A solução para o jornalismo a
nível global reside então naquilo a que chamou de "um 'mix': "Temos
de ser tão especialistas em tecnologia como em jornalismo", defendeu.
Maria Ressa e a equipa do Rappler
estão atualmente a elaborar uma nova plataforma tecnológica, para a qual
lançaram uma campanha de 'crowdfunding', "a maior já feita nas
Filipinas", saudou.
Sobre as recentes eleições
intercalares nas Filipinas, das quais poderá sair o reforço à
institucionalização da promessa de Duterte em restaurar a pena de morte e em
reformar a Constituição filipina, Ressa mostrou-se desapontada com os
resultados preliminares.
"Pela primeira vez desde
1937, nenhum candidato da oposição obteve um assento no Senado", lamentou,
referindo-se à contagem parcial e ainda não oficial dos resultados, cujo
escrutínio já ronda os 98%.
"É um referendo à
popularidade" de Duterte, um Presidente "muito popular" e
"muito forte", que só pode ficar no poder se, tal como já prometeu,
reformar a Constituição filipina.
Sem um assento da oposição no
Senado, essa possibilidade tornar-se ia mais real, já que o Senado "foi o
único órgão que desde a eleição de Duterte pôs um travão a algumas das
iniciativas presidenciais mais controversas, como a pena de morte",
lembrou.
Se Duterte consolidar o poder,
Ressa só vê uma saída, a colaboração ativa entre jornalistas e ativistas para
"proteger os direitos ainda garantidos pela Constituição".
"Ao olhar para os
resultados, questiono os nossos valores. Demos luz verde a uma brutal guerra
contra as drogas, que já matou, segundo a ONU, 270.000 filipinos desde julho de
2016" questionou.
"Queremos que os nossos
filhos se tornem misóginos e sexistas? Porque é isso que o nosso Presidente
faz", frisou, debruçando-se sobre o "enorme poder dos líderes"

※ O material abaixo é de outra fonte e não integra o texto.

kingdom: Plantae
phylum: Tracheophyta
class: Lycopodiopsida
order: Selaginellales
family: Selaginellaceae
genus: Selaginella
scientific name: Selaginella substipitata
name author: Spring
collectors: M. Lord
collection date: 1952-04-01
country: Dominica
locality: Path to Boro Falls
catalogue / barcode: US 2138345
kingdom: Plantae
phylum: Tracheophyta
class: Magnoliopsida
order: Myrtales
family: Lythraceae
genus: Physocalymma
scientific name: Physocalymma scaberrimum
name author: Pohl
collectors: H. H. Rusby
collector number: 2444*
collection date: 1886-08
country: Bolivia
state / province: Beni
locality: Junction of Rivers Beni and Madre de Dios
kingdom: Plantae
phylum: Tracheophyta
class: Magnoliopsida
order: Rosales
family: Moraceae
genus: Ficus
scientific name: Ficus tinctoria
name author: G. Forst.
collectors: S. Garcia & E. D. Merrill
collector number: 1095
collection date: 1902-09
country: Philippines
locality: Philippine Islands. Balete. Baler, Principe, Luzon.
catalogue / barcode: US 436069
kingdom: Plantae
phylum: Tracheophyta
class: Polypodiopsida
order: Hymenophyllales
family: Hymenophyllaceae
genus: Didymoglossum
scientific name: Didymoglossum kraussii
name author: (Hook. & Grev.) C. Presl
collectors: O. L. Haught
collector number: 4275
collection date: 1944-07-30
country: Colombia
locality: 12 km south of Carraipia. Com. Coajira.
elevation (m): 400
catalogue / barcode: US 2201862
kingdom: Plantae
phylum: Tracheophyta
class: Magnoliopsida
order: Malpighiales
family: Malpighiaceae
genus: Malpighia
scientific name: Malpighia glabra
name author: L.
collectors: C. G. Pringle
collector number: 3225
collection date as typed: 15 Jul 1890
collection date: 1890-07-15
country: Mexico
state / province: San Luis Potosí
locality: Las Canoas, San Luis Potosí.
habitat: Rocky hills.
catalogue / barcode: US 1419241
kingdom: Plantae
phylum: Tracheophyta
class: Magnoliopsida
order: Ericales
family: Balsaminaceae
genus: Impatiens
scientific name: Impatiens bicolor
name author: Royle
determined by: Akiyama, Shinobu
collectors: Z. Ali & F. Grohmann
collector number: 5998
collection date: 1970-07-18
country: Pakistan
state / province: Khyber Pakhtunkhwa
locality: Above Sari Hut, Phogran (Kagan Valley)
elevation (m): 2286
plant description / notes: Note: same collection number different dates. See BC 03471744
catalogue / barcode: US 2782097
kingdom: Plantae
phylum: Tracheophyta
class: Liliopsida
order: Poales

mundiais, dando o exemplo do Presidente norte-americano, Donald Trump, e da
primeira-ministra neozelandesa, Jacinda Arden.
Não obstante, Ressa apontou uma
qualidade ao chefe de Estado filipino: a adesão às urnas em 2016.
Já na sessão de perguntas e
respostas, Maria Ressa, que se tornou na Ásia e um pouco por todo o mundo um
símbolo da liberdade de expressão e da luta contra as 'fake news', sublinhou
que a "única arma" de um jornalista "é contar a verdade".
"Eu escrevo notícias. Não
quero ser a notícia. Mas, ao mesmo tempo, quando os meus direitos são violados,
isso dá-me força (...) e não queria que o facto de ser jornalista implicasse
não erguer a minha voz", defendeu.
"Ainda podemos vencer esta
batalha. Ainda podemos proteger a democracia", disse.